Die Beschwerde ist einzulegen und zu begründen durch einen Rechtsanwalt oder einen Rechtslehrer an einer staatlichen oder staatlich anerkannten Hochschule eines Mitgliedstaates der Europäischen Union, eines anderen Vertragsstaates des Abkommens über den Europäischen Wirtschaftsraum oder der Schweiz, der die Befähigung zum Richteramt besitzt, oder eine diesen gleichgestellte Person als Bevollmächtigten. Behörden und juristische Personen des öffentlichen Rechts einschließlich der von ihnen zur Erfüllung öffentlicher Aufgaben gebildeten Zusammenschlüsse können sich auch durch eigene Beschäftigte mit Befähigung zum Richteramt oder durch Beschäftigte mit Befähigung zum Richteramt anderer Behörden oder juristischer Personen des öffentlichen Rechts einschließlich der von ihnen zur Erfüllung ihrer öffentlichen Aufgaben gebildeten Zusammenschlüsse vertreten lassen. Auf die besonderen Regelungen in § 67 Abs. 4 Sätze 7 und 8 VwGO wird hingewiesen.
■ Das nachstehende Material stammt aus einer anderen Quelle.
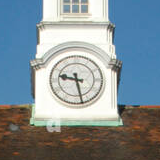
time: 9:28
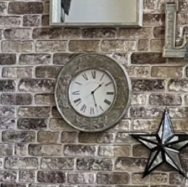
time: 1:27
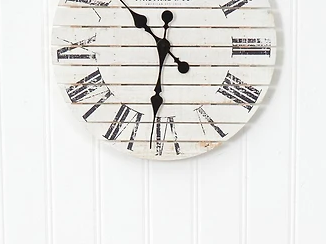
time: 10:30
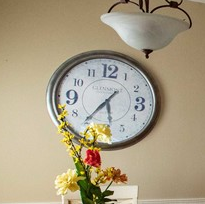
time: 5:36
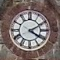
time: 4:10
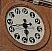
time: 5:42
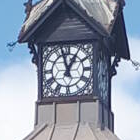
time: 12:57
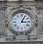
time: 3:04
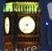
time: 9:35
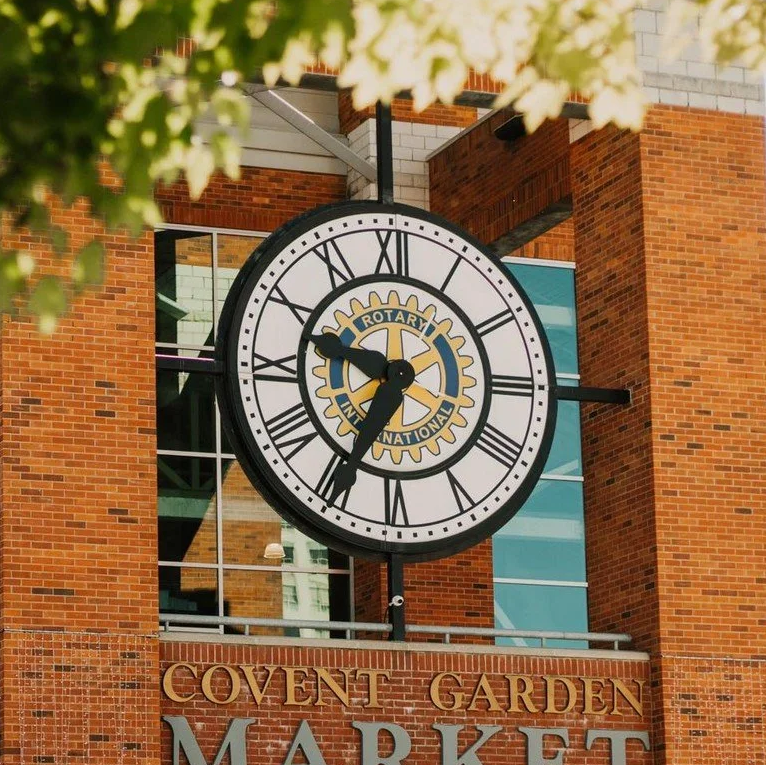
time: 9:34
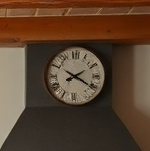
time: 2:20
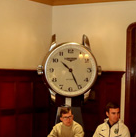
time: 10:25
Die Entscheidung über die Kosten des Verfahrens ist nicht selbstständig anfechtbar.
Gegen die Festsetzung des Streitwerts kann innerhalb von sechs Monaten, nachdem diese Entscheidung Rechtskraft erlangt oder das Verfahren sich anderweitig erledigt hat, bei dem Verwaltungsgericht Gelsenkirchen (Bahnhofsvorplatz 3, 45879 Gelsenkirchen oder Postfach 10 01 55, 45801 Gelsenkirchen) schriftlich oder zur Niederschrift des Urkundsbeamten der Geschäftsstelle Beschwerde eingelegt werden, über die das Oberverwaltungsgericht für das Land Nordrhein-Westfalen in Münster entscheidet, falls das Verwaltungsgericht ihr nicht abhilft. Hierfür besteht kein Vertretungszwang. Ist der Streitwert später als einen Monat vor Ablauf dieser Frist festgesetzt worden, kann die Beschwerde innerhalb eines Monats nach Zustellung oder formloser Mitteilung des Festsetzungsbeschlusses eingelegt werden. Die Beschwerde ist nur zulässig, wenn der Wert des Beschwerdegegenstandes dreihundert Euro übersteigt. Die Beschwerde findet auch statt, wenn sie das Gericht, das die Entscheidung erlassen hat, wegen der grundsätzlichen Bedeutung der zur Entscheidung stehenden Frage zulässt.